19/10/2021

IL CASO

"Nutrie: danni quantificabili in mezzo milione di euro all’anno"

Ci sono circa 220mila nutrie attualmente in Polesine, il problema va risolto

12/03/2021 - 10:13

ROVIGO - Circa 220mila nutrie presenti attualmente in Polesine, danni quantificabili in mezzo milione di euro all’anno (ma la cifra è stimata per difetto) alle sponde e alle arginature, oltre che ai terreni agricoli. “Il problema va risolto una volta per tutte coinvolgendo le autorità competenti – spiega il direttore dei Consorzi di Bonifica Adige Po e Delta Po, Giancarlo Mantovani – Serve una cabina di regia unica, possibilmente coordinata dalla Regione, che abbia un obiettivo dichiarato: l’eradicazione o comunque il contenimento di questi esemplari, in Polesine e in tutto il Veneto”.

“La task force dovrebbe essere formata da enti preposti quali, a titolo esemplificativo ma non esaustivo, i Consorzi di bonifica, il Genio civile, Aipo, la Provincia e le associazioni agricole”. A monte, però, “va redatto uno studio ad hoc da esperti del settore, magari coinvolgendo le Università, che illustri quali sono le azioni concrete da intraprendere al fine di raggiungere il fine che ci siamo prefissati”.

A sua detta, “sono trent’anni che stiamo portando avanti degli interventi, senza tuttavia ottenere i risultati sperati. Le nutrie ci sono, si moltiplicano, e di conseguenza continuano a devastare il nostro comprensorio”. Ancora negli anni Ottanta in Inghilterra sono stati rimossi migliaia di questi esemplari, grazie ad uno specifico piano da 5 milioni di euro. “Chiaro che il mondo della bonifica e quello agricolo necessitano di finanziamenti adeguati - aggiunge lo stesso direttore – In tal senso andrebbe interpellata anche l’Unione Europea al fine di proporre e finanziare lo studio scientifico del problema e la realizzazione delle attività risultanti dallo studio per il contenimento della nutria”. 

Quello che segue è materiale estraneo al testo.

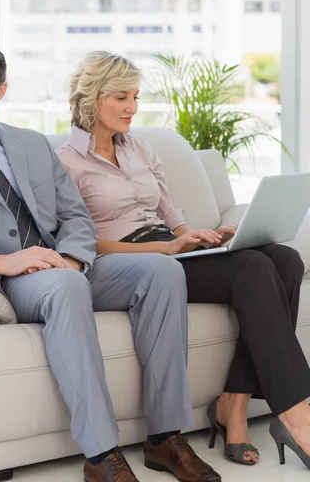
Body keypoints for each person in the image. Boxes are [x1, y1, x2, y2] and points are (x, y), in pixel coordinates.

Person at [0, 39, 222, 482]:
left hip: (64, 265)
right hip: (3, 278)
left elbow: (75, 213)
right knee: (66, 286)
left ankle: (165, 437)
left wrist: (75, 258)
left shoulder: (32, 144)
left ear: (0, 90)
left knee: (164, 271)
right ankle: (101, 455)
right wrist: (2, 261)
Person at [57, 50, 310, 470]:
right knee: (253, 268)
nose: (132, 108)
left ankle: (234, 402)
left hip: (172, 252)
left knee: (284, 259)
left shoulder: (141, 148)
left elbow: (170, 216)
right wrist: (164, 249)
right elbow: (85, 244)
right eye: (121, 97)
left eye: (136, 97)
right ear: (92, 98)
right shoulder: (65, 162)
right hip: (132, 263)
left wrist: (195, 237)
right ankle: (296, 412)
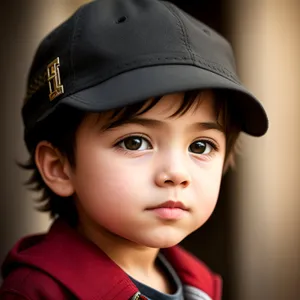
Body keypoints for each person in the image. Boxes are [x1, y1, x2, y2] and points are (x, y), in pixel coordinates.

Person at [0, 0, 268, 299]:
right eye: (134, 142)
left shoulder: (201, 286)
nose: (176, 173)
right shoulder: (36, 291)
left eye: (200, 146)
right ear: (58, 166)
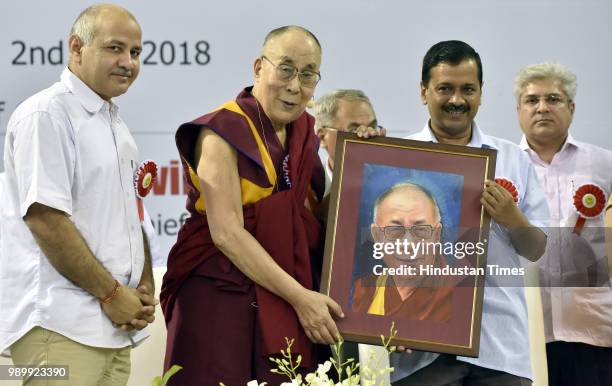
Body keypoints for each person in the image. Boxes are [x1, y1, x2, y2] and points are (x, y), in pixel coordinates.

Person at [160, 26, 381, 386]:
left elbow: (310, 222)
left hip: (280, 294)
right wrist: (300, 298)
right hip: (222, 292)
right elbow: (227, 233)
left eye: (308, 75)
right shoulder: (221, 132)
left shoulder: (303, 132)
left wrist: (357, 168)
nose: (296, 85)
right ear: (259, 67)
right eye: (286, 69)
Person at [0, 4, 156, 386]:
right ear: (76, 48)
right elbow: (46, 220)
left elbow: (134, 218)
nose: (128, 62)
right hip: (57, 327)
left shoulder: (115, 125)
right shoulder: (46, 114)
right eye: (114, 48)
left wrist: (144, 287)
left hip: (113, 330)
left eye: (135, 53)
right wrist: (112, 295)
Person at [390, 40, 549, 386]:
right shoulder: (395, 159)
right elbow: (372, 250)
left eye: (468, 89)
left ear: (481, 93)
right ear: (423, 91)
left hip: (499, 345)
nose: (457, 100)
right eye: (445, 88)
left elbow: (537, 249)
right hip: (418, 351)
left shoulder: (512, 158)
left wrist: (512, 216)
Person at [514, 62, 612, 386]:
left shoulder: (605, 164)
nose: (542, 108)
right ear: (518, 110)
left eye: (553, 99)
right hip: (525, 337)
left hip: (595, 332)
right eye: (531, 100)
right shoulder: (504, 166)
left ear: (571, 107)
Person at [351, 182, 453, 321]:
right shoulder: (366, 290)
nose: (408, 244)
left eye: (421, 230)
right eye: (394, 230)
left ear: (436, 235)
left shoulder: (458, 295)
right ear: (376, 235)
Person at [313, 89, 380, 194]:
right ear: (322, 138)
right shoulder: (307, 194)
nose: (368, 134)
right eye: (354, 130)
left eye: (373, 127)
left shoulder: (395, 184)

Relativamente alla stesura del programma, in realtà, una base sulla quale impostare il lavoro esiste già: si tratta del “Piano di gestione nazionale della nutria”. “Nel documento, predisposto dal Ministero dell’Ambiente e dall’Ispra – commenta il direttore di Cia Rovigo, Paolo Franceschetti – sono sintetizzati i metodi di intervento finalizzati al contenimento delle nutrie stesse”. Fra questi, la cattura in vivo tramite gabbie o trappole è il più indicato: risponde ai requisiti di buona selettività, efficacia e ridotto disturbo. Tuttavia, le gabbie, una volta attivate, devono essere controllate da parte degli addetti autorizzati una volta al giorno nei mesi autunnali e invernali, due volte al dì in quelli più caldi. Vi è anche la possibilità dell’abbattimento diretto con arma da fuoco, sempre da parte di selecontrollori titolati.

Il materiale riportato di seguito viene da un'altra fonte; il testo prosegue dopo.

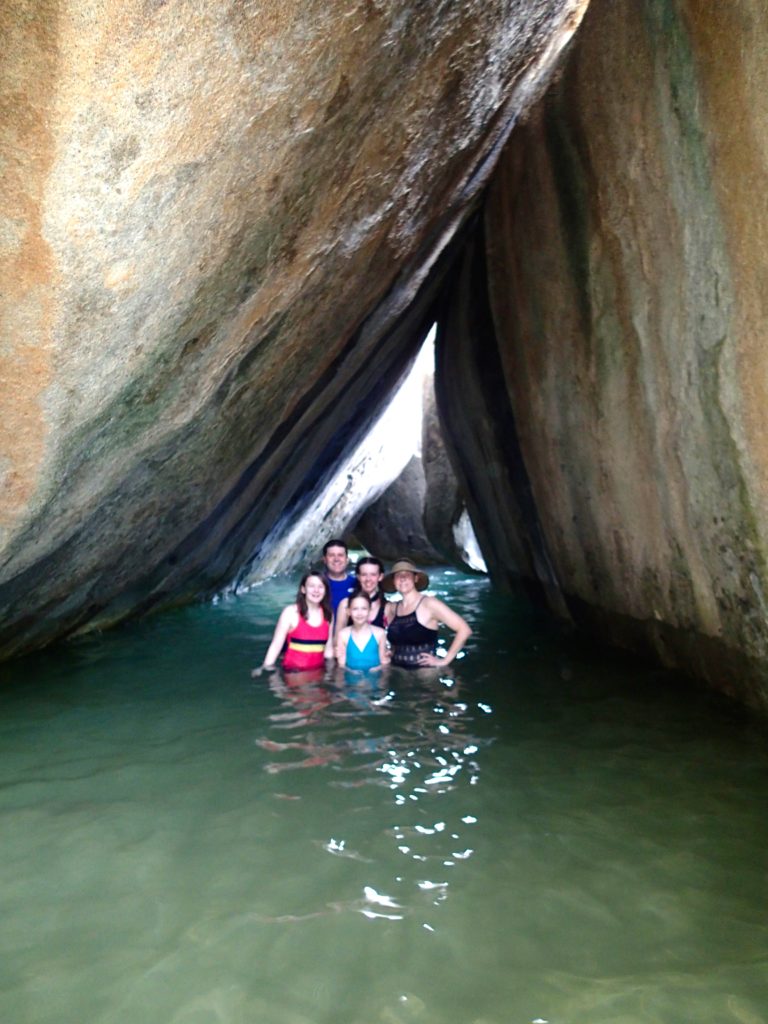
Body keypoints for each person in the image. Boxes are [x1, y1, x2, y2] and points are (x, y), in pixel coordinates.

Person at [383, 558, 472, 669]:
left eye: (407, 574)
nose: (402, 578)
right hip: (397, 671)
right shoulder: (391, 608)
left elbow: (464, 629)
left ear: (415, 578)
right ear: (393, 581)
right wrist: (386, 651)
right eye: (398, 575)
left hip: (425, 674)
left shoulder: (429, 604)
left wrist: (444, 661)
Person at [255, 572, 335, 674]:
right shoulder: (290, 612)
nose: (316, 590)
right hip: (293, 673)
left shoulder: (329, 615)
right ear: (303, 589)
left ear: (325, 591)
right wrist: (265, 667)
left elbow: (328, 649)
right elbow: (276, 645)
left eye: (320, 587)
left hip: (318, 672)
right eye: (311, 586)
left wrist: (331, 675)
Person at [334, 555, 387, 643]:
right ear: (358, 577)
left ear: (380, 577)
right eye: (364, 575)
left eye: (373, 574)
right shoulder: (345, 604)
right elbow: (337, 641)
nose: (368, 579)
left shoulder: (387, 606)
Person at [336, 593, 390, 671]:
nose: (359, 613)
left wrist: (377, 669)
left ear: (370, 610)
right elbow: (341, 666)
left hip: (374, 681)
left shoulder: (380, 634)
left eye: (364, 608)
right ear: (348, 611)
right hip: (351, 682)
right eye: (355, 609)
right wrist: (352, 672)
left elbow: (384, 663)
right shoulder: (343, 635)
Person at [322, 539, 356, 616]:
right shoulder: (316, 583)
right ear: (324, 560)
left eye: (340, 555)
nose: (336, 559)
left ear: (347, 560)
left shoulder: (357, 584)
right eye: (331, 555)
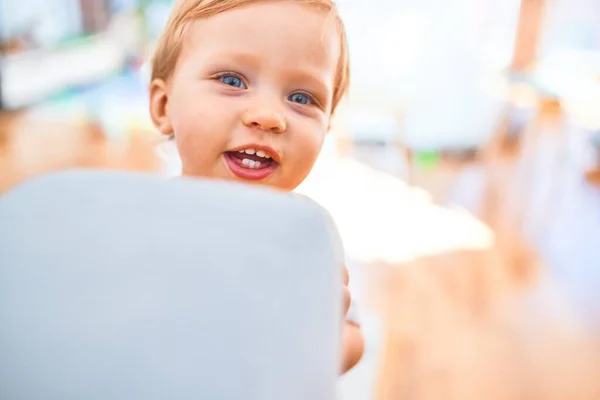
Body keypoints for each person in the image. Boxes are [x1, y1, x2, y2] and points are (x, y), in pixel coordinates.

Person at [148, 0, 364, 373]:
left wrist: (320, 347)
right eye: (232, 81)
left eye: (302, 98)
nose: (268, 117)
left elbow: (352, 334)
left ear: (327, 127)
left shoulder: (307, 232)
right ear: (164, 106)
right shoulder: (139, 220)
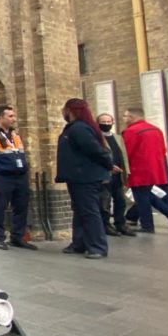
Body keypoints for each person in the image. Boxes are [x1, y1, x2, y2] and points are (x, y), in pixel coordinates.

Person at [55, 98, 112, 259]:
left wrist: (108, 164)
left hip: (85, 177)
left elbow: (95, 150)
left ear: (70, 110)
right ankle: (79, 243)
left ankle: (98, 246)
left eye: (64, 109)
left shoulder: (79, 129)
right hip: (78, 177)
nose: (62, 112)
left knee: (89, 211)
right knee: (80, 210)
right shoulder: (74, 128)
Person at [121, 107, 168, 233]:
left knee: (142, 198)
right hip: (158, 169)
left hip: (140, 170)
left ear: (132, 117)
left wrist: (123, 169)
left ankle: (149, 224)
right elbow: (163, 150)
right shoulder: (155, 129)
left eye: (125, 116)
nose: (124, 119)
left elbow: (126, 153)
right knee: (162, 194)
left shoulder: (131, 132)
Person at [0, 105, 37, 251]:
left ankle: (17, 237)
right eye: (10, 116)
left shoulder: (15, 135)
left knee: (21, 207)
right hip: (2, 177)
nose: (14, 119)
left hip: (20, 177)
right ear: (0, 118)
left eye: (14, 116)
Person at [96, 113, 135, 237]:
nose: (106, 124)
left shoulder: (118, 137)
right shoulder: (96, 137)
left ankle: (120, 223)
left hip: (118, 175)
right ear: (98, 123)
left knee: (120, 200)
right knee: (105, 202)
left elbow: (123, 154)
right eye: (103, 122)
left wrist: (126, 171)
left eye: (109, 122)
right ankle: (106, 224)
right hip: (105, 174)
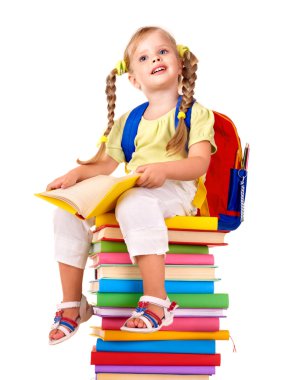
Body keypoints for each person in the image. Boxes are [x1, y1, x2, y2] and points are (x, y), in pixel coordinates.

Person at [47, 26, 216, 344]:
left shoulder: (196, 113)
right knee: (67, 212)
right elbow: (106, 166)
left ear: (179, 63)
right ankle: (72, 304)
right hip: (134, 188)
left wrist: (165, 171)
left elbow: (199, 164)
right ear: (135, 79)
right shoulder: (129, 121)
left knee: (134, 203)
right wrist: (74, 177)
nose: (155, 58)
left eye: (162, 52)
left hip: (177, 190)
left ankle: (157, 300)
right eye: (144, 56)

“Parallelamente agli interventi di eradicazione – prosegue Franceschetti – vanno avviati sistemi di rapida allerta nel caso di nuove colonizzazioni”. “Le nutrie si muovono in maniera subdola. Solitamente costruiscono delle tane vicino alle arginature, le quali, inevitabilmente, cedono in caso di transito dei trattori e dei mezzi agricoli in generale. Alla perdita dei raccolti si aggiunge, dunque, un pericolo per l’agricoltore stesso e per l’intero equilibrio idrogeologico”. Peraltro, hanno un potenziale riproduttivo molto elevato: la femmina può venire fecondata durante tutto l’anno e perfino poche ore dopo il parto. I piccoli partoriti sono, in genere, 5 o 6. “Raccogliamo l’appello dei Consorzi di bonifica polesani, istituiamo un tavolo composto dagli attori interessati a questa problematica – analizza – Non possiamo più attendere”.

Nei mesi passati si era tenuto un incontro in Prefettura sulla questione. Nell’occasione Andrea Medea, responsabile delle Attività tecniche Cia Rovigo, aveva rilanciato il tema dello snellimento burocratico “per velocizzare il rilascio dei permessi di contenimento; serve poi del personale preparato in grado di intervenire subito, laddove si presenti il problema. Pure nelle aree protette, come i Parchi, anch’esse potenziali nuovi focolai”.